Aarav: True. Leverage isn’t permanent. It has to evolve with the environment. (Maybe the final stage is but not always if its a completely different playing field.)
“Power Without Privilege Isn’t Always Enough”
Abheer: And some people build leverage, but the system doesn’t see it. Bias, politics, distance — they all skew who gets credit.
Aarav: Thats right, even earned leverage might not convert into real influence. I have experienced this.
Abheer: Exactly. The playing field is never equal.

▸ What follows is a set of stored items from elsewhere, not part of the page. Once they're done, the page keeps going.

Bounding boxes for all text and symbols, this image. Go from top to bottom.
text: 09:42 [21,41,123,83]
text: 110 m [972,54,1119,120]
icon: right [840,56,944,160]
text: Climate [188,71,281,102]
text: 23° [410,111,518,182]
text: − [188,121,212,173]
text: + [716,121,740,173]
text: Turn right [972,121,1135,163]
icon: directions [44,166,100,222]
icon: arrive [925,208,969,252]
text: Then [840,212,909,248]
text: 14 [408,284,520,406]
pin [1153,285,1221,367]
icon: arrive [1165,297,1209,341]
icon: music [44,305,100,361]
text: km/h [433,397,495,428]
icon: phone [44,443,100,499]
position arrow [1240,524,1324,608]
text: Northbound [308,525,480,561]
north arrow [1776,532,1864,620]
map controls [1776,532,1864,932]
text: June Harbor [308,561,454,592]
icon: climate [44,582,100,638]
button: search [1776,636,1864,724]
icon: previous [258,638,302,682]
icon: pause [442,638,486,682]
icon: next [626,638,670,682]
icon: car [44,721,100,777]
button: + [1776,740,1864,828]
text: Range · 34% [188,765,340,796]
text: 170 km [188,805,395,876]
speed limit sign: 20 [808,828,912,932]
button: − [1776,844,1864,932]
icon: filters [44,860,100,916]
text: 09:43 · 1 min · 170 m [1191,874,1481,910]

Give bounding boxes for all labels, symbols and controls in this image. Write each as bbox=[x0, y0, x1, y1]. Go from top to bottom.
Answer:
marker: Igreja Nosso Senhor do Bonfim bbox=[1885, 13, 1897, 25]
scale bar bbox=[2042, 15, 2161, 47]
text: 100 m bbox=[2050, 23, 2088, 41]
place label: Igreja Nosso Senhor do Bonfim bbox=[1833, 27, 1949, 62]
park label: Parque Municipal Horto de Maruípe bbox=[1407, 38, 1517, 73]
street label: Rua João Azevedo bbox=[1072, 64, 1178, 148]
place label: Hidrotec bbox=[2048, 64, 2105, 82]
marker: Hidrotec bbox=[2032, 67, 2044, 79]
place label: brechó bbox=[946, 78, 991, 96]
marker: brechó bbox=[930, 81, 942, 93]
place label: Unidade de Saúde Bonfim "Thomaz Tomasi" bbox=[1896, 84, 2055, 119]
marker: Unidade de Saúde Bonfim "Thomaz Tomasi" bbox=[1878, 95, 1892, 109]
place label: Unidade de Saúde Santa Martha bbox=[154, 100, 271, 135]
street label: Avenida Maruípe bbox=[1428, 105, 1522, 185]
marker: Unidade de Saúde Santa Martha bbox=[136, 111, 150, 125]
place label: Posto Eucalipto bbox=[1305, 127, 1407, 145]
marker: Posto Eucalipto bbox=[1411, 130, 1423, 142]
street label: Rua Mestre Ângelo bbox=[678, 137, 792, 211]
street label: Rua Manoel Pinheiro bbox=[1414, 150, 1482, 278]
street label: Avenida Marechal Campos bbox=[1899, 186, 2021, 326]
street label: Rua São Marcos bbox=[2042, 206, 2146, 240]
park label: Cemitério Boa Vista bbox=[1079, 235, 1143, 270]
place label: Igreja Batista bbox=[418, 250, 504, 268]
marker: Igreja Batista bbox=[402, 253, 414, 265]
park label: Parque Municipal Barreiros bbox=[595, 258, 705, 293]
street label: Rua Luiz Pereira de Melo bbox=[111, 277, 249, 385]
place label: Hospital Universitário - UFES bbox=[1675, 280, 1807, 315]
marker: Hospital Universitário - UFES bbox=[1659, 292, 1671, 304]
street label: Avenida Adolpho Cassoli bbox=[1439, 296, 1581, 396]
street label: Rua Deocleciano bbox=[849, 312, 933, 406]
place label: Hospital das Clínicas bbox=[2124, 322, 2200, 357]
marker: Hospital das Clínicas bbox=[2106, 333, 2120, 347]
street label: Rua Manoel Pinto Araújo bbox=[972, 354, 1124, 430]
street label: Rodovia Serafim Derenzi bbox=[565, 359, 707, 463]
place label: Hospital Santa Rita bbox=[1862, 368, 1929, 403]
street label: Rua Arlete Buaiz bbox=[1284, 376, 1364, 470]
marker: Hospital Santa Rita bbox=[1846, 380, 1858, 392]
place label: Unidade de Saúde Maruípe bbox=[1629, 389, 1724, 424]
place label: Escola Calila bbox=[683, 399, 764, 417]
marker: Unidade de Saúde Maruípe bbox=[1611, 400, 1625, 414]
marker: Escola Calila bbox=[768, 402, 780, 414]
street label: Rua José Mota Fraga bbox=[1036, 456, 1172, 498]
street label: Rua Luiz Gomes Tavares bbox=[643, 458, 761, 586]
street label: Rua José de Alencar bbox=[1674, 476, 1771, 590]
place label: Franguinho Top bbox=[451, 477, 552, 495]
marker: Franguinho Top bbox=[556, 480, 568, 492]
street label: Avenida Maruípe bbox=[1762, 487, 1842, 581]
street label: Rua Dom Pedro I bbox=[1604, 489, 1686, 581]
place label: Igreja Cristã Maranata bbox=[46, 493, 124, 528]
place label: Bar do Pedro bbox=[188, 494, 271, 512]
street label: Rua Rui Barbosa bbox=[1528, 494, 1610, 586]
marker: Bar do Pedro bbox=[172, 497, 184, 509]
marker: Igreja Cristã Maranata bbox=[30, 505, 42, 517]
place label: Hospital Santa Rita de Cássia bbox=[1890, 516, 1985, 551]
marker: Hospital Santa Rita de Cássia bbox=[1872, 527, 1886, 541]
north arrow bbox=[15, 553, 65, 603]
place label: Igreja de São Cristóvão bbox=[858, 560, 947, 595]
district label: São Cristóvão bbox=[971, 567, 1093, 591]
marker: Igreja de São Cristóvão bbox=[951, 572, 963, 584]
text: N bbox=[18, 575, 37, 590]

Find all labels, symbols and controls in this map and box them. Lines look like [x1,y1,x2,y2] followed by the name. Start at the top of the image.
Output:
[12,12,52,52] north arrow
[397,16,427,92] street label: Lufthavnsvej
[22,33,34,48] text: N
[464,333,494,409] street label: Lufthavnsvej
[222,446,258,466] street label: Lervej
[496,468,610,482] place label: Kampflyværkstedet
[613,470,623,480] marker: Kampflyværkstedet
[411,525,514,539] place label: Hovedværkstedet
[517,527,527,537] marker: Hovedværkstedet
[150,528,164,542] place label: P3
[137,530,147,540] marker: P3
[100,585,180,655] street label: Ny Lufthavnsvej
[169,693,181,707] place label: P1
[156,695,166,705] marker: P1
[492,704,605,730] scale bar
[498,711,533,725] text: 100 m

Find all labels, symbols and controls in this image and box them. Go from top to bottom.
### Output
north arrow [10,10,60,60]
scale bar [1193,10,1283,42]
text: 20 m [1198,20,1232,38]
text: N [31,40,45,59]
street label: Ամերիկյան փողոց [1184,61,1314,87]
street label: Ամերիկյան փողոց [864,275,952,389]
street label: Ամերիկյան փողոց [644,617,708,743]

“Not All Influence Looks Like Leverage”
Abheer: What about emotional labor? The quiet people holding culture together? The ones who check in after hard meetings? That’s leverage too. It just doesn’t get headlines.
Aarav: I’m not sure that is leverage but, yes, that is invisible work. goes unrecognized. But, it is essential. Essential to the organization atleast.
“Leverage Can Turn Toxic”
Abheer: And let’s be honest — leverage can corrupt. I’ve seen people hoard influence, block change, become bottlenecks.
Aarav: Yes, yes, leverage without self-awareness without a shared goal between you and the org becomes a form of control.
“Teams Build Greatness — Not Just Individuals”
Abheer: And Aarav, the biggest flaw is that this whole conversation has focused on individual leverage. But most meaningful work is done in teams.
Aarav: haha yeah, if you build an org that only rewards personal leverage you get egos, not ecosystems
Shared Power Is Still Power
Aarav: Okay. Let me say it better now.
Leverage isn’t the only currency — but it’s the most earned, most durable, and the most compoundable one.
Abheer: And it only matters if you use it well.
Aarav: Yes, to create space, to elevate others, to shape systems that work — with or without you.
Abheer: That’s not just leverage. That is a legacy.